« Réduisez votre consommation de sel ! » ce vieux conseil médical n’a pas perdu de son actualité, bien au contraire. Non seulement l’excès d’apport sodé est un facteur de risque important d’hypertension notamment, mais en plus, une réduction, même mineure, de cet apport représente une approche coût efficace des maladies cardio-vasculaires. Une étude américaine (1) a montré qu’une réduction de 3 g par jour permettrait de réaliser une économie de 10 à 24 milliards de dollars par an sur les dépenses de santé, ce en réduisant les maladies coronaires, les AVC et les infarctus du myocarde. « Une réduction de seulement 1 g/j sur dix ans serait déjà plus coût efficace que d’utiliser des médicaments pour faire diminuer la pression artérielle chez tous les hypertendus », précisent les auteurs.
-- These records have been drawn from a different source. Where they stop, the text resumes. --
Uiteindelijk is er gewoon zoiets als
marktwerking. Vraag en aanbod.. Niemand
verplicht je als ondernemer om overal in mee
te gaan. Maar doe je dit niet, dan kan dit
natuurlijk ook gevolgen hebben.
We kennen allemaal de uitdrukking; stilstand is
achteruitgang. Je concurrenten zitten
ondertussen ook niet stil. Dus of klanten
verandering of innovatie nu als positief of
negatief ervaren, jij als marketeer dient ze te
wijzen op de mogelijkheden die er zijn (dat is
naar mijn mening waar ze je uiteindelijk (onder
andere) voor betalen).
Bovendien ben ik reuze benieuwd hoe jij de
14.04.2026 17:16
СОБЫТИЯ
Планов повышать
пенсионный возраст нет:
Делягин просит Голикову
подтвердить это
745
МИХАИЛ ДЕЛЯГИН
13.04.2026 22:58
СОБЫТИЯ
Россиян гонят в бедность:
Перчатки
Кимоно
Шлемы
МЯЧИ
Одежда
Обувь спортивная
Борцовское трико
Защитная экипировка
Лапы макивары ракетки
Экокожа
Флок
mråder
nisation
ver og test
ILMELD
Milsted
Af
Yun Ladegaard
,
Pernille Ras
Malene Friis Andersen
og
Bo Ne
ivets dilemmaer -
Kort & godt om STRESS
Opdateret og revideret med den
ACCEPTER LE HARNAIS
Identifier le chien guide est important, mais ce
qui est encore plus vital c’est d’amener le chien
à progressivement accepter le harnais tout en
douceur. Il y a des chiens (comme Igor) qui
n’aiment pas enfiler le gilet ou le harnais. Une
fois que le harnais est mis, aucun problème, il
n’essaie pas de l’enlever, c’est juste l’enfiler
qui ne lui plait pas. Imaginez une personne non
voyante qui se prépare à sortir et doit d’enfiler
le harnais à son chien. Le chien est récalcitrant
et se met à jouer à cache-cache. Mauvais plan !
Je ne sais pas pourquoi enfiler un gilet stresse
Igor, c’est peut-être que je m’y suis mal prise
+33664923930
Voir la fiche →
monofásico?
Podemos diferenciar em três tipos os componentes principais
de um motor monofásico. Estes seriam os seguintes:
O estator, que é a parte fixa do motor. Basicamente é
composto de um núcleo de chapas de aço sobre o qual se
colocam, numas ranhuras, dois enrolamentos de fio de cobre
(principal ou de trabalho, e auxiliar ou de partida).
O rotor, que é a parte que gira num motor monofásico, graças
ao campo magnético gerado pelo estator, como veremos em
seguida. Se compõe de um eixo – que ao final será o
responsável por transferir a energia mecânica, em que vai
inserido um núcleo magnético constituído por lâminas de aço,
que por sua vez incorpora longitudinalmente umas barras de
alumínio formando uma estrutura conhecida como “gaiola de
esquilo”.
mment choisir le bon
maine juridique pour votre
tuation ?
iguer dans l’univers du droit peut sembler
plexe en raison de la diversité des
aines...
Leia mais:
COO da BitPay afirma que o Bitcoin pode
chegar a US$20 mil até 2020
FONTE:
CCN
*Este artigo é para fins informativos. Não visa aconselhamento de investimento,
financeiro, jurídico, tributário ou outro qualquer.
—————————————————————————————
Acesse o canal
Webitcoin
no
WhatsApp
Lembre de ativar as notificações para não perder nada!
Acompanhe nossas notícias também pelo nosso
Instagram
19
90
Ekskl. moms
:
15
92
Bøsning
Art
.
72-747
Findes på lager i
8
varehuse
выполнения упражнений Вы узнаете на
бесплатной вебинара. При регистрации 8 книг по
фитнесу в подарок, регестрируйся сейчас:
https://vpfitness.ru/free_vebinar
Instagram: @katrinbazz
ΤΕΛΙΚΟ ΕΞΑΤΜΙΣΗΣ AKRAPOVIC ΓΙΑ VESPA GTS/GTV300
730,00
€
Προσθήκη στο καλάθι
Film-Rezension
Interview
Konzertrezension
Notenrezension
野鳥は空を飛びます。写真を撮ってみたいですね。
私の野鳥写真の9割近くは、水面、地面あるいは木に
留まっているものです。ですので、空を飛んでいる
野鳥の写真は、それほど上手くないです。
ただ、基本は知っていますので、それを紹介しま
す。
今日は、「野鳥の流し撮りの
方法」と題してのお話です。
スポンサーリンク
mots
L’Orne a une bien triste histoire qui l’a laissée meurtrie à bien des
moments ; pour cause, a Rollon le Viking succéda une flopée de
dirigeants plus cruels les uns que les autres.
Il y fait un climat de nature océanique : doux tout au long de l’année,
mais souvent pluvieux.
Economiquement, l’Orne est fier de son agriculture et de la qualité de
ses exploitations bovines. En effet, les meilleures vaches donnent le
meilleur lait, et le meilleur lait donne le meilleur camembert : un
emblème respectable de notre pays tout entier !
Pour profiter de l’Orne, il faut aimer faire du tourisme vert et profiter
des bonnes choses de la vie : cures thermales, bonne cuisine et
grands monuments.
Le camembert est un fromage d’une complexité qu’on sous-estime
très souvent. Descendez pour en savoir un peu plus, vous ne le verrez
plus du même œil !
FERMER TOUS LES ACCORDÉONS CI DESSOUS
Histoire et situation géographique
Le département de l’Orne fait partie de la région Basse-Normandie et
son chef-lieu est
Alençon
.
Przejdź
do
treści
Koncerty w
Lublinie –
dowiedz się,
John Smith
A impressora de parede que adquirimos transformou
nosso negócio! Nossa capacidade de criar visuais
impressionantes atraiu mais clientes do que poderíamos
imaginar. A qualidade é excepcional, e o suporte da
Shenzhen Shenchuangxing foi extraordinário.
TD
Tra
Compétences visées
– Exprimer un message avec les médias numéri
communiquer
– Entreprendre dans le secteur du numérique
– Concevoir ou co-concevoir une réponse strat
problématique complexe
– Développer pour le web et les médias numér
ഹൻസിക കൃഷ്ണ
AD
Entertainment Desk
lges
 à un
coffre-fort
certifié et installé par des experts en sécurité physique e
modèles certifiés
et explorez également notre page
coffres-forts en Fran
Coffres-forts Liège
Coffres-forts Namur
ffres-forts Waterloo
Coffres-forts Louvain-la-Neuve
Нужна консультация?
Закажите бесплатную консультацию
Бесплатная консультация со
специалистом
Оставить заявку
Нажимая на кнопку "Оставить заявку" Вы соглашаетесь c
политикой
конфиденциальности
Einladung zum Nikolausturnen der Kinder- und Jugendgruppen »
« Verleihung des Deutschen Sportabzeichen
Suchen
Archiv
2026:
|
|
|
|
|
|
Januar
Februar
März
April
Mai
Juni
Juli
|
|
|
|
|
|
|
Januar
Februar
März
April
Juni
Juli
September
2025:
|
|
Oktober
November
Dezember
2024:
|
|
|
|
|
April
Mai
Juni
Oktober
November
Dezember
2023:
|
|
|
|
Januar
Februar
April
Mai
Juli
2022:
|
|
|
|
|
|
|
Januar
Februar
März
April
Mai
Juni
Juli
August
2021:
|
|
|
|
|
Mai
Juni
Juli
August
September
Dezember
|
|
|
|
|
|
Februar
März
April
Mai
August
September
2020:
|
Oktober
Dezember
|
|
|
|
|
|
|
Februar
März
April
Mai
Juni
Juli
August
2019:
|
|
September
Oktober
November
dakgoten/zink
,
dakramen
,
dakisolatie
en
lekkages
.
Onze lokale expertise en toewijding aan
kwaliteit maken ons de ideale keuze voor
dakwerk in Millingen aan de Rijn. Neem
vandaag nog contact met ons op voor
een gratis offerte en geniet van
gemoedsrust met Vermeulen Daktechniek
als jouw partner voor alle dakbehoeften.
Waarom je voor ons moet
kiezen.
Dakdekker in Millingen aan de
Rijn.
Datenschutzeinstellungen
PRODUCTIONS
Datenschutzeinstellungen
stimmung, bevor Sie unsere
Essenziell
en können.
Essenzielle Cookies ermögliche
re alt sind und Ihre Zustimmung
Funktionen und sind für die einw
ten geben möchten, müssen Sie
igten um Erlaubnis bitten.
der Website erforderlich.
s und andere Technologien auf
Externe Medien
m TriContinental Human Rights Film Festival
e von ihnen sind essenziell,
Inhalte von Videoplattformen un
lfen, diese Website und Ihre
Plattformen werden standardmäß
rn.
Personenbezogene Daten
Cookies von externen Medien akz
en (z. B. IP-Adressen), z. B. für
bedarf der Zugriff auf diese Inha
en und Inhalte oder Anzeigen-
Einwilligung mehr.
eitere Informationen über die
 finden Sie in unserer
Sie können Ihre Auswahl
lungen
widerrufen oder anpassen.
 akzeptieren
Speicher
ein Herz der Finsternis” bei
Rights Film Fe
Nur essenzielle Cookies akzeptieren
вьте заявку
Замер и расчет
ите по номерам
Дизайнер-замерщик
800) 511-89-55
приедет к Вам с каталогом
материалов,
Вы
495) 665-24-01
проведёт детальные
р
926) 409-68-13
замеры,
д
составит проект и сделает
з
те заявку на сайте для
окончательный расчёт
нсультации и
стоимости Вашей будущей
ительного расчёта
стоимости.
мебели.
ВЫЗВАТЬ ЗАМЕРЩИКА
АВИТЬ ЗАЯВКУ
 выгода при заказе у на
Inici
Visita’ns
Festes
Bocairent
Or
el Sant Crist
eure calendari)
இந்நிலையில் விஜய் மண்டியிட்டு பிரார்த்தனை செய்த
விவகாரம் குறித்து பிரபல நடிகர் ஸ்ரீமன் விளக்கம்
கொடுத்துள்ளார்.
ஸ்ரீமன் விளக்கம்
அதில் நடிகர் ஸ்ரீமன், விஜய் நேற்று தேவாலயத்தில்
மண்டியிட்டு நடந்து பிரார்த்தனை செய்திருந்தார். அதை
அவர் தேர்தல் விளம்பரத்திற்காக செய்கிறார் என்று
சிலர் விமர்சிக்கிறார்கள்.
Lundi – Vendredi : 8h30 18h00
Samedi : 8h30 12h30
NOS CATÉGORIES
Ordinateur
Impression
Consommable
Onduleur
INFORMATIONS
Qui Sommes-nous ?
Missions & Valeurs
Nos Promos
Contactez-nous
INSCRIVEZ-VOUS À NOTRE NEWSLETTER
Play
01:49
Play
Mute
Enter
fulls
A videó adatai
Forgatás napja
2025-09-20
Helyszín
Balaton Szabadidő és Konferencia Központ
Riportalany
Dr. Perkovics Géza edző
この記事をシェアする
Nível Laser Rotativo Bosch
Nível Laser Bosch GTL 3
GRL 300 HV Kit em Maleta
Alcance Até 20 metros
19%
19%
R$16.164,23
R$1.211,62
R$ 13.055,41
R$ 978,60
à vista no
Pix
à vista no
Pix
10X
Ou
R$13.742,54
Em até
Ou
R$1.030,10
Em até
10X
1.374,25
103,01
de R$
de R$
Si certains industriels français se sont engagés, en signant au cours du PNNS-2 une charte visant à réduire la présence de sel dans les plats cuisinés et dans les aliments tels le pain, la consommation journalière est toujours de 8,5 g (contre 10 g en 2000) et n’atteint pas l’objectif de 5 g de l’OMS.
Enjeu industriel.
D’après le CASH (Call for Action on Salt and Health), une initiative britannique, 80 % du sodium ingéré provient d’aliments industriels (dit aussi « sel caché »), les 20 % restants étant du sel de table. Diverses raisons poussent les industriels à saler : des raisons techniques (multiplication bactérienne fromagère par exemple), de conservation, mais aussi… de goût : « depuis la généralisation de la chaîne du froid, le sel ne sert quasiment plus à conserver les aliments, mais on lui a découvert d’autres vertus. Grâce à sa faculté de rétention d’eau, le chlorure de sodium augmente artificiellement le poids d’un certain nombre de produits, et en conséquence leur prix de vente au kilo. (…) Mais l’enjeu majeur du sel pour les industriels, c’est son pouvoir assoiffant. (…) Une diminution de l’apport quotidien en chlorure de sodium de 11 à 6 grammes se traduit par une réduction de la prise de boisson de 330 millilitres par personne et par jour, presque l’équivalent d’une canette », affirme Pierre Meneton, chercheur à l’INSERM, dans son livre « Le sel : un tueur caché » (2).
Quoi qu’il en soit, diminuer la teneur en sel des aliments sans en altérer les propriétés sensorielles et technologiques est aujourd’hui un défi pour la recherche et un enjeu majeur pour le secteur de l’agroalimentaire. Les chercheurs de l’INRA (Versailles-Grignon UMR Génie et microbiologie des procédés alimentaires) ont fait une avancée importante pour comprendre l’origine de la perception du goût salé en bouche.
Des méthodes sensorielles et instrumentales ont d’abord permis de mettre en évidence l’influence de la composition, de la structure et de la texture des produits sur le transfert du sel dans la salive et la perception salée. Cette expérience a été réalisée par des personnes entraînées à la dégustation sur produits laitiers gélifiés.
Surface d’échange.
Grâce à un modèle mathématique, les chercheurs ont alors montré que c’est l’aire de contact entre l’aliment et la salive (surface d’échange) qui influe sur ce transfert et donc sur le goût salé. Cette surface évolue sous l’action de deux facteurs : l’aptitude du produit à se fragmenter (friabilité) et l’efficacité masticatoire du dégustateur. Un produit peu friable sera perçu comme moins salé.
Un travail qui montre donc que la perception du sel est un événement multifactoriel, résultat d’interactions physico-chimiques entre les ingrédients du produit, ses propriétés de structure et de texture, des processus physiologiques et enfin de possibles interactions sensorielles. Les chercheurs ont mis au point un modèle mécanistique en ce sens, qu’ils continuent à étoffer en prenant en compte les arômes du produit.
Ils poursuivent également leurs travaux sur un modèle du pain, aliment dont la réduction de la teneur en sel faisait également partie des objectifs du PNNS2. L’objectif de ces travaux est aussi de proposer aux consommateurs de nouveaux produits moins salés mais qui garderaient leur goût salé, avec éventuellement une adaptation en fonction de l’âge du consommateur, la mastication étant différente chez les nourrissons, les adultes et les personnes âgées.
(1) Bibbins-Domingo et al. Projected Effect of Dietary Salt Reductions on Future Cardiovascular Disease. NEJM 2010;362:590-9.
(2) Pierre Meneton. Le sel, un tueur caché. Éditions Favre2009.
Légende Photo :
Après application d’une même force de compression (simulant la mastication), on note que le fromage avec matière grasse (à gauche) est plus fragmenté que celui qui n’en comporte pas (à droite).